═══ DOCUMENT EXTRACT

Analysing this further, I guess it is a correct conclusion that consumption is an activity I have gotten used to and it is strange to suddenly not do it anymore. It also changes my habits and forces me to rethink. Like, it costs me to live - whay can I even do for free? Except for enjoying the freezing nature. And even when I get something second hand, I still consume, right? At this point I have to start inventing things out of what I have (and I do have things to make things of). And how do we make a balance between a stable consumption to avoid economic crises, but without overdoing it and being environmentally friendly at the same time? And what if everybody just started consuming (buying) less, everybody at once? On a second thought, never mind that. We consume unevenly from the start, so while me consuming even less is doable, making somebody else to consume less could mean pure starvation. Instead, we should be discussing changes in habits.
Day twelve, I have a sleepover at a friend's place and we make dinner (my friends keep saving me - a local and global social network is, as we see, invaluable. I do try to carefully explain each time that I am happy to bring the food I have at home to contribute to the dish).

══════

Write the next part of the diary about going without buying things, picking up after its last sentence. The rows come from a separate source.

═══ INFORMATION SHOWN

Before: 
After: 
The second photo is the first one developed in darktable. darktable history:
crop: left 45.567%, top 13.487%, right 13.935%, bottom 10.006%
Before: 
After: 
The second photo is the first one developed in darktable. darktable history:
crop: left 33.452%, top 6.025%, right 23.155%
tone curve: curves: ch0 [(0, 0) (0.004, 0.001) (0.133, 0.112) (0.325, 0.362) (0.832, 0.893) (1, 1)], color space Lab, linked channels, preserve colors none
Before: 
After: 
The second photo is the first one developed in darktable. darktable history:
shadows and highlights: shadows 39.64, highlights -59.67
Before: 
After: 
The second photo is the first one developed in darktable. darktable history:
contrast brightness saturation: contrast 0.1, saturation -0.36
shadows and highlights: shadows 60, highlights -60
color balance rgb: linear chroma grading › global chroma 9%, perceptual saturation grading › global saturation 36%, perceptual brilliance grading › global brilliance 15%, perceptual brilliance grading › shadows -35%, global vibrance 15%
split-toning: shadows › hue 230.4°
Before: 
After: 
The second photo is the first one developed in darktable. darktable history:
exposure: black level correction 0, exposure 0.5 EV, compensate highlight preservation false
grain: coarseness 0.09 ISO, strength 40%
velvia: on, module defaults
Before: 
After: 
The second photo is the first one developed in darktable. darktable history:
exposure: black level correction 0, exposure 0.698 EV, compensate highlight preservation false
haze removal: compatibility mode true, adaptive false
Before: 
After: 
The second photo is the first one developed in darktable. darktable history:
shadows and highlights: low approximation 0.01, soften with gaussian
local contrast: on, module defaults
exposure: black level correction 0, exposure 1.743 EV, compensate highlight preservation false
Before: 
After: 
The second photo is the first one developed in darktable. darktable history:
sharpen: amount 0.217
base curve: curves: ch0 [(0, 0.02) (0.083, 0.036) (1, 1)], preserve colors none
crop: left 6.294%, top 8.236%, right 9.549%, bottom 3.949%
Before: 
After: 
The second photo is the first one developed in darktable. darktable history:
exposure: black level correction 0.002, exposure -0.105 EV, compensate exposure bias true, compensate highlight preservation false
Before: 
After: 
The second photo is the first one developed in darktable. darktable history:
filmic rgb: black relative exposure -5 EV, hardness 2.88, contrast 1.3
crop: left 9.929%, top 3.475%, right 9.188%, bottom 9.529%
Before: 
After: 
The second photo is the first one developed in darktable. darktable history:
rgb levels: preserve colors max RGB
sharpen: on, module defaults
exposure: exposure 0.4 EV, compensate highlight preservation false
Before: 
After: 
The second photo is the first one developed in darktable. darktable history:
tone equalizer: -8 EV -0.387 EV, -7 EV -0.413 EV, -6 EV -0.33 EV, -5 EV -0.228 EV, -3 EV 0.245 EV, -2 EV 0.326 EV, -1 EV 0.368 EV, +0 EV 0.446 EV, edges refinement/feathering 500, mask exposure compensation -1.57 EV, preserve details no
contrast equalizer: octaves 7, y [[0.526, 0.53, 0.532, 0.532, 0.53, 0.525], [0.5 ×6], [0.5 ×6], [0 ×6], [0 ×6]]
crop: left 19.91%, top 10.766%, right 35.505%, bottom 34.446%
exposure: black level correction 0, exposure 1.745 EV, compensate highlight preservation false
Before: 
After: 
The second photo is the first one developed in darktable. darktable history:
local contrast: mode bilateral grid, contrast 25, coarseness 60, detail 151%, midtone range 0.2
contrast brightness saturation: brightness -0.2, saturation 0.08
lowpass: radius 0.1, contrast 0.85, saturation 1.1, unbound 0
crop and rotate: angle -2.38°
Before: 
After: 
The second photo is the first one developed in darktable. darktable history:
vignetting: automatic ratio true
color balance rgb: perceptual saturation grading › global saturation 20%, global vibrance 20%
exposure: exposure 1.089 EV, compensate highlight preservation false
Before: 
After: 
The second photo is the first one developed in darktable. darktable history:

══════

YOUR RESPONSE
Another thought: when does one draw the line between me just consuming and being a person of culture, in so doing by expressing taste and personality by buying something borderline useless but at the same time adding maximised cozyness to a home? And friend's input: there is a pyramide that shows what people are thinking depending on where they are. Anybody with time and strength enough for philosophy is doing well; the others are focused on searching for food. After that stops being a priority, philosophy bubbles up. This is why it is hard to rationally (off topic, a definiton that in itself has gotten criticism) discuss something with a hungry person.
Still same day: the friend who invited me for dinner earlier but lost her voice got her voice back and we are supposed to have dinner day thirteen. She suggests that she could cook something on a very tight budget to give me inspiration. Turns out that her general rule of thumb is to not make each meal cost more than ten crowns. With peas and lentils as a base, it is perfectly possible.